For the second time in 2021, the Federal Court has weighed in on the attribution requirements for a dealing to qualify as "fair" in the context of news reporting. First in Canadian Broadcasting Corporation v. Conservative Party of Canada, 2021 FC 425, (CBC) and now in Stross v. Trend Hunter Inc., 2021 FC 955, (Stross 2021) the Courts' decisions suggest a degree of flexibility will be applied to the requirements of section 29.2 of the Canadian Copyright Act, RSC 1985 c. C-42, but that there are limits to that flexibility.
Section 29.2 establishes that to qualify as "fair dealing" for the purposes of news reporting, the user must mention (a) the source, and (b) the creator - i.e., the author of the work, performer of the performance, maker of the sound recording, or broadcaster of the communication signal. The Courts' reasoning in each of CBC and Stross 2021 suggests there may be instances where a user who reproduces others' work for the purposes of news reporting may be excused even if the source and creator of that used work is not squarely identified; however, they do so at their own peril.
CBC, which we discussed here, involved the unauthorized copying of parts of the Canadian Broadcasting Corporation's broadcasts by the Conservative Party of Canada (CPC) for use in the CPC's campaign advertising materials. In that case, the Federal Court took a "large and liberal" interpretive approach and found that the display of the source broadcaster's logo in some of the copied clips, and an "easily recognized core program site" and "TV personality" in others was sufficient to meet the source requirements of section 29.2.

▸ **Dataset**
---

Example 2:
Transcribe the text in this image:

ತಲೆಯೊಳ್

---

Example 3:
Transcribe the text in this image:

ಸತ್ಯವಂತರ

▸ **Problem description**
Reproduce the passage on fair dealing in news reporting in full, word for word. The rows come from a different source than the passage on fair dealing.

▸ **Response to the exercise**
For the second time in 2021, the Federal Court has weighed in on the attribution requirements for a dealing to qualify as "fair" in the context of news reporting. First in Canadian Broadcasting Corporation v. Conservative Party of Canada, 2021 FC 425, (CBC) and now in Stross v. Trend Hunter Inc., 2021 FC 955, (Stross 2021) the Courts' decisions suggest a degree of flexibility will be applied to the requirements of section 29.2 of the Canadian Copyright Act, RSC 1985 c. C-42, but that there are limits to that flexibility.
Section 29.2 establishes that to qualify as "fair dealing" for the purposes of news reporting, the user must mention (a) the source, and (b) the creator - i.e., the author of the work, performer of the performance, maker of the sound recording, or broadcaster of the communication signal. The Courts' reasoning in each of CBC and Stross 2021 suggests there may be instances where a user who reproduces others' work for the purposes of news reporting may be excused even if the source and creator of that used work is not squarely identified; however, they do so at their own peril.
CBC, which we discussed here, involved the unauthorized copying of parts of the Canadian Broadcasting Corporation's broadcasts by the Conservative Party of Canada (CPC) for use in the CPC's campaign advertising materials. In that case, the Federal Court took a "large and liberal" interpretive approach and found that the display of the source broadcaster's logo in some of the copied clips, and an "easily recognized core program site" and "TV personality" in others was sufficient to meet the source requirements of section 29.2.